NeuroDeRisk is an “Innovative Medicines Initiative” (IMI2) project aiming to provide novel validated integrated tools for improving the preclinical prediction of adverse effects of pharmaceuticals on the nervous system and thus help to de-risk drug candidates earlier in the Research and Development phases.
The adverse effects of pharmaceuticals on the central or peripheral nervous systems are poorly predicted by the current in vitro and in vivo preclinical studies performed during Research and Development (R&D) process. Therefore, increasing the predictivity of the preclinical toolbox is a clear need, and would benefit to human volunteers/patients (safer drugs) and Pharmaceutical Industry (reduced attrition). By combining top level scientists in neurobiology/toxicology with successful software developers, the NeuroDeRisk Consortium will aim at tackling three of the most challenging adverse effects: seizures, psychological/psychiatric changes, and peripheral neuropathies.
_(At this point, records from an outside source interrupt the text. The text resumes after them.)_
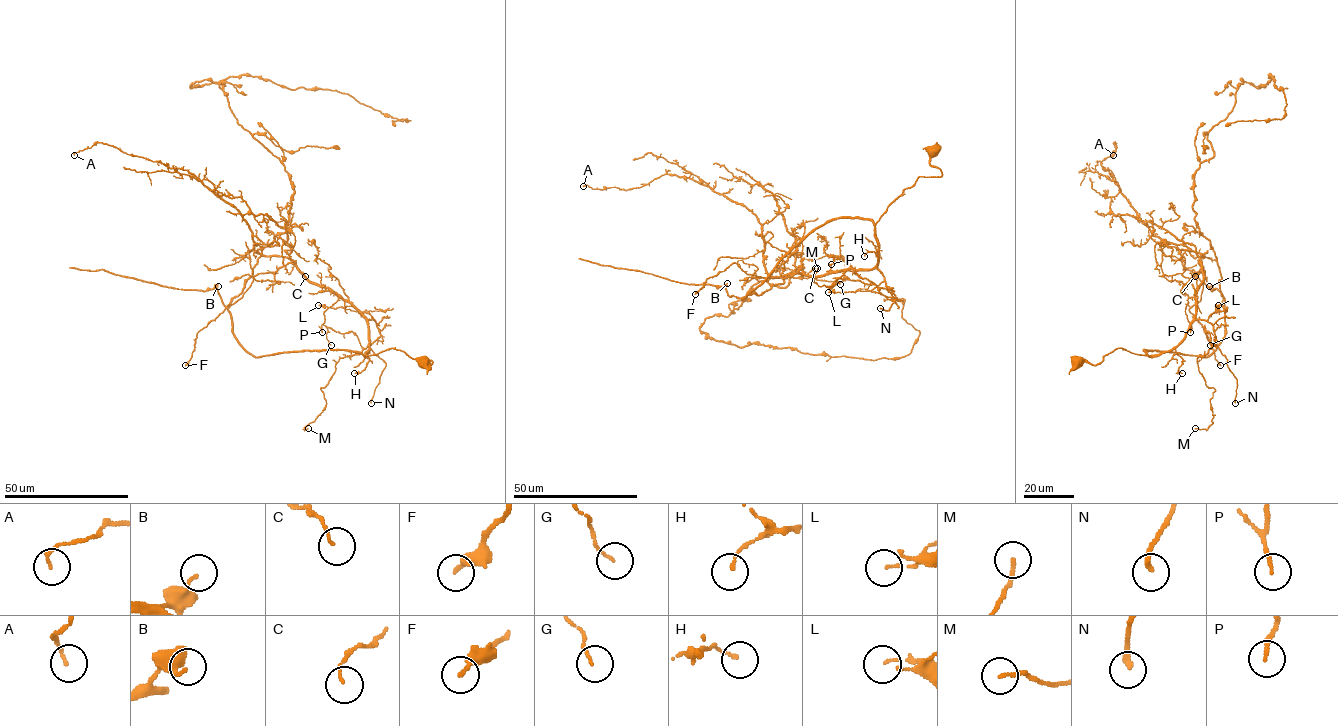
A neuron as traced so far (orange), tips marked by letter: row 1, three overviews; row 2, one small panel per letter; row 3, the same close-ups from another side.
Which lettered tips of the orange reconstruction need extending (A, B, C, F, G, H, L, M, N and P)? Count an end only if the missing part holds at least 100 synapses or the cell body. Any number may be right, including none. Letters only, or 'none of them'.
none of them

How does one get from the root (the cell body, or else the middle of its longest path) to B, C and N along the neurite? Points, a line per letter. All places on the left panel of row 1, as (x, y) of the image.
B: (424, 361), (419, 361), (432, 363), (393, 348), (365, 356), (339, 350), (253, 356), (233, 334), (218, 286)
C: (424, 361), (419, 361), (432, 363), (393, 348), (366, 355), (366, 318), (298, 269), (305, 276)
N: (424, 361), (393, 348), (366, 355), (368, 320), (380, 335), (369, 346), (386, 363), (371, 403)

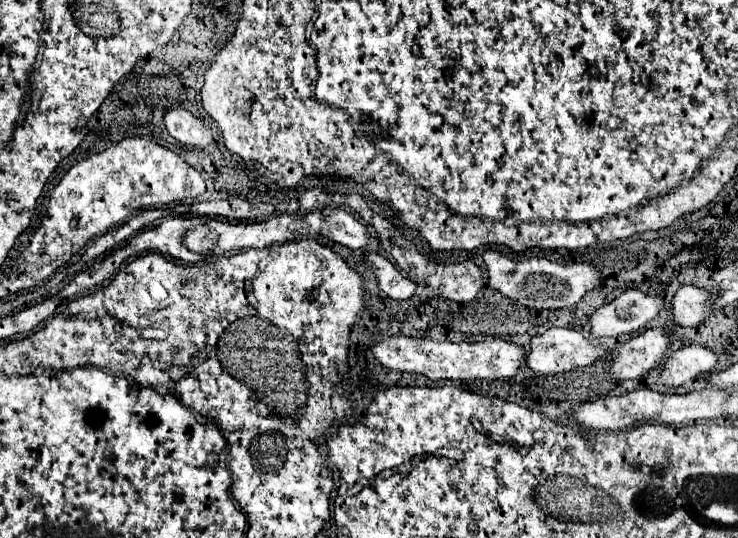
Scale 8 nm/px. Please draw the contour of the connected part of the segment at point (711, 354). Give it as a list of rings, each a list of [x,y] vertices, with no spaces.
[[[688,344],[680,350],[672,352],[664,364],[664,372],[660,376],[660,384],[682,386],[690,380],[702,378],[714,370],[718,362],[718,354],[712,348],[700,344]]]

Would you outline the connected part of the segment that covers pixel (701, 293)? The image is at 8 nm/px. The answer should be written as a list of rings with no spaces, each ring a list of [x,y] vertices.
[[[682,286],[672,298],[672,320],[680,326],[698,326],[710,318],[710,292],[698,286]]]

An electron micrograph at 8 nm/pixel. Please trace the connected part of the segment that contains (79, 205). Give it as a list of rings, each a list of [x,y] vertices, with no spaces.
[[[124,138],[124,140],[116,142],[116,144],[112,144],[110,148],[106,148],[104,152],[92,154],[92,156],[84,158],[82,162],[74,164],[74,166],[66,172],[66,176],[54,186],[54,190],[52,190],[52,194],[50,194],[50,200],[48,200],[48,212],[46,212],[46,216],[42,218],[38,230],[34,230],[34,232],[30,232],[30,234],[24,234],[24,246],[16,246],[16,242],[14,242],[14,250],[12,250],[10,260],[8,260],[8,278],[4,280],[2,286],[8,286],[8,294],[10,294],[10,292],[16,292],[16,290],[24,290],[24,286],[30,286],[30,284],[36,284],[36,282],[48,278],[62,262],[68,262],[76,252],[80,252],[80,250],[86,246],[86,240],[92,240],[94,236],[106,234],[112,226],[120,224],[124,218],[128,218],[128,216],[134,214],[136,210],[140,210],[140,208],[160,208],[160,206],[166,206],[166,204],[172,204],[172,202],[180,202],[180,200],[186,200],[186,198],[198,198],[198,196],[204,194],[204,192],[206,192],[206,180],[204,180],[204,176],[202,176],[196,168],[192,168],[190,164],[186,164],[176,152],[172,152],[172,150],[166,148],[166,146],[154,144],[154,142],[146,140],[146,138]]]

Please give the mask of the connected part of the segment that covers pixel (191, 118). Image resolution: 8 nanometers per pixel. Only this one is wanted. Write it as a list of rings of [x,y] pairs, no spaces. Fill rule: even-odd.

Our approach is a global one, and it started with an in-depth evaluation of knowledge on mechanisms of neurotoxicity (biological pathways as well as chemical structures and descriptors, using in particular historical data). Then searched for innovative tools, assays and studies covering in silico, in vitro and in vivo approaches. This includes in particular:
- a molecular design platform,
- use of human induced pluripotent stem cells,
- establishing new blood-brain-barrier models,
- pharmacokinetics
- immunohistochemistry,
- transcriptomics,
- RNA editing biomarkers,
- video-monitoring and
- Non-invasive in vivo technologies (ultra high resolution video-monitoring, telemetry, actimetry)
The last step aims at combining these tools in an integrated platform for improved risk-assessment and decision-points throughout R&D process, providing the prediction of adverse effects by drug candidates based on potential neurotoxicity.
Thus, we deliver increased knowledge on mechanisms of nervous system modulation and toxicity, as well as a better understanding of molecular interaction factors that favor neurotoxicity risks for drug candidates.
All the results feed into an integrated risk assessment approach for providing better decision points throughout the preclinical drug discovery process.
The NeuroDeRisk consortium positively impacts IMI2 KPI 2 and 3, Regulation Objective b6 "improve the current drug development process by providing the support for the development of tools, standards and approaches to assess efficacy, safety and quality of regulated health products”.
By investigating the molecular basis of drugs and/or drug candidate related adverse outcomes on the central and peripheral nervous system, the consortium lays the ground work for the development of better and safer drugs. By providing information on new biomarkers related to such adverse outcomes, and making available software tools for prediction of off-target interactions, the consortium contributes to replacement, reduction, and refinement of animal experiments (i.e. the 3R paradigm).